### EXERCISE GOAL
Output each entry below as it stands, leaving out every picture.

### RECORDS FOR THE EXERCISE
━━━━

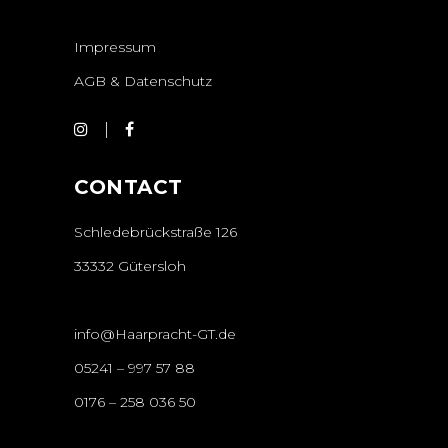
Impressum
AGB & Datenschutz
CONTACT
Schledebrückstraße 126
33332 Gütersloh
info@Haarpracht-GT.de
05241 – 997 57 88
0176 – 258 036 50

━━━━

### TASK RESPONSE
Impressum
AGB & Datenschutz
CONTACT
Schledebrückstraße 126
33332 Gütersloh
info@Haarpracht-GT.de
05241 – 997 57 88
0176 – 258 036 50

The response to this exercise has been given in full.